Once you find the line with "trêu người bạn mình là" in the data below, transcribe exactly each line from there to the line with "RadarGo para Android", inclusive, and nothing else. Drop the pictures.

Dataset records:
********************

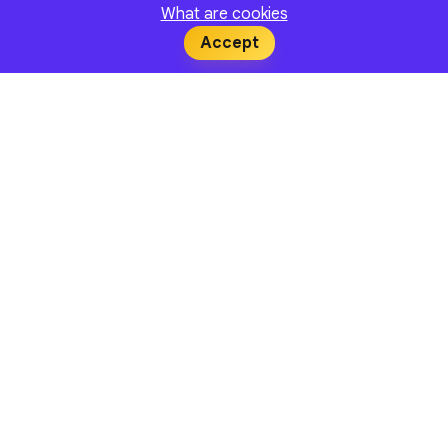
What are cookies
Accept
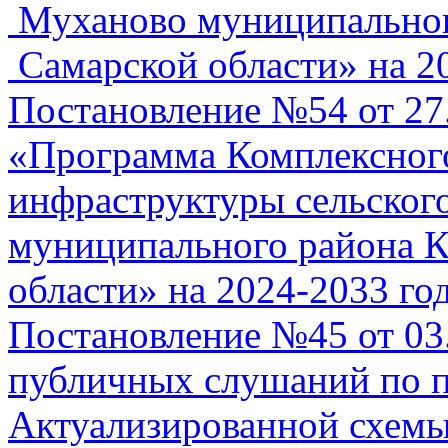
Муханово муниципальног
Самарской области» на 2
Постановление №54 от 27
«Программа Комплексного
инфраструктуры сельског
муниципального района К
области» на 2024-2033 го
Постановление №45 от 03
публичных слушаний по 
Актуализированной схемы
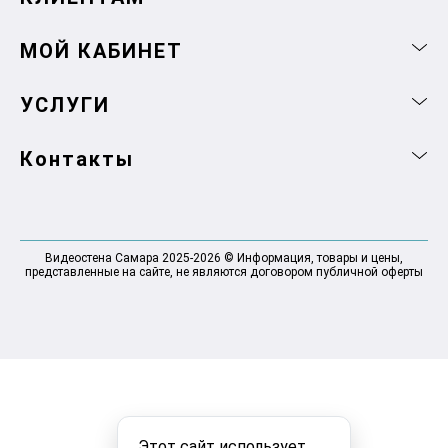
МОЙ КАБИНЕТ
УСЛУГИ
Контакты
Видеостена Самара 2025-2026 © Информация, товары и цены,
представленные на сайте, не являются договором публичной оферты
Этот сайт использует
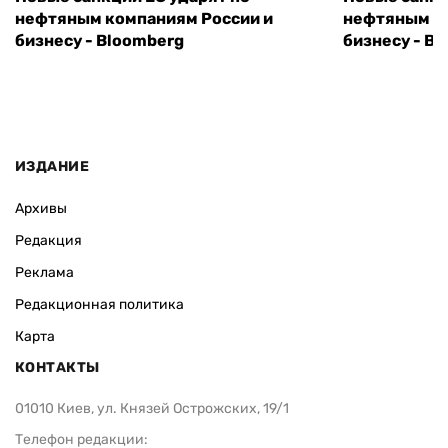
нефтяным компаниям России и
нефтяным к
бизнесу - Bloomberg
бизнесу - B
ИЗДАНИЕ
Архивы
Редакция
Реклама
Редакционная политика
Карта
КОНТАКТЫ
01010 Киев, ул. Князей Острожских, 19/1
Телефон редакции:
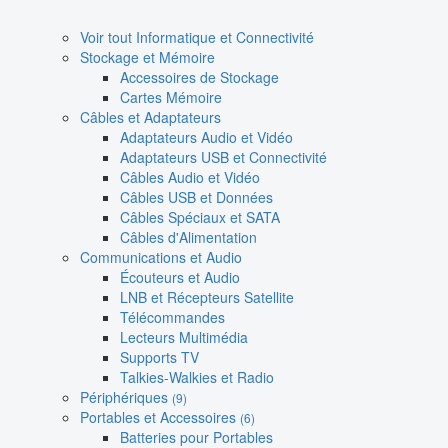
Voir tout Informatique et Connectivité
Stockage et Mémoire
Accessoires de Stockage
Cartes Mémoire
Câbles et Adaptateurs
Adaptateurs Audio et Vidéo
Adaptateurs USB et Connectivité
Câbles Audio et Vidéo
Câbles USB et Données
Câbles Spéciaux et SATA
Câbles d'Alimentation
Communications et Audio
Écouteurs et Audio
LNB et Récepteurs Satellite
Télécommandes
Lecteurs Multimédia
Supports TV
Talkies-Walkies et Radio
Périphériques
(9)
Portables et Accessoires
(6)
Batteries pour Portables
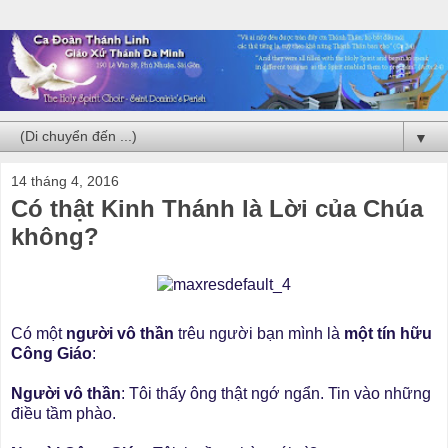
▼
14 tháng 4, 2016
Có thật Kinh Thánh là Lời của Chúa
không?
Có một
người vô thần
trêu người bạn mình là
một tín hữu
Công Giáo
:
Người vô thần
: Tôi thấy ông thật ngớ ngẩn. Tin vào những
điều tầm phào.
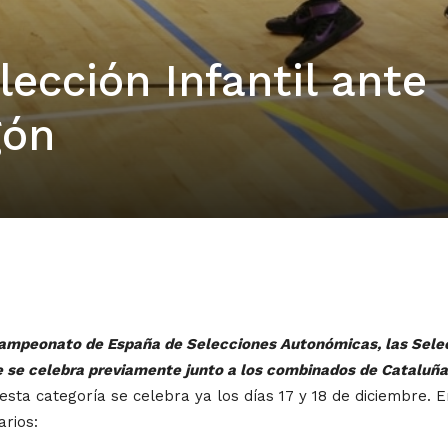
lección Infantil ante
gón
 Campeonato de España de Selecciones Autonómicas, las Sele
e se celebra previamente junto a los combinados de Cataluña
 esta categoría se celebra ya los días 17 y 18 de diciembre. 
arios:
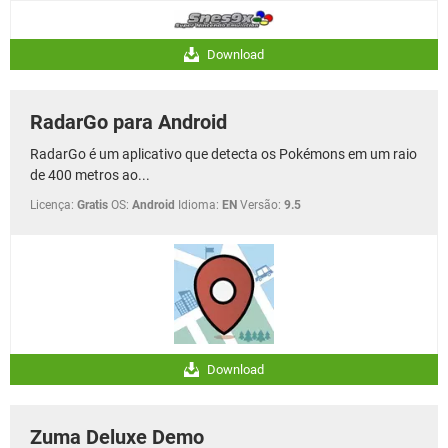
Download
RadarGo para Android
RadarGo é um aplicativo que detecta os Pokémons em um raio
de 400 metros ao...
Licença:
Gratis
OS:
Android
Idioma:
EN
Versão:
9.5
Download
Zuma Deluxe Demo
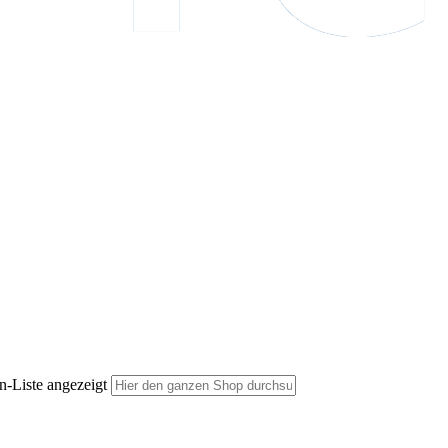
n-Liste angezeigt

********************

Reply to the task:
trêu người bạn mình là
một tín hữu
Công Giáo
:
Người vô thần
: Tôi thấy ông thật ngớ ngẩn. Tin vào những
điều tầm phào.
lección Infantil ante
gón
 Campeonato de España de Selecciones Autonómicas, las Sele
e se celebra previamente junto a los combinados de Cataluña
 esta categoría se celebra ya los días 17 y 18 de diciembre. 
arios:
Download
RadarGo para Android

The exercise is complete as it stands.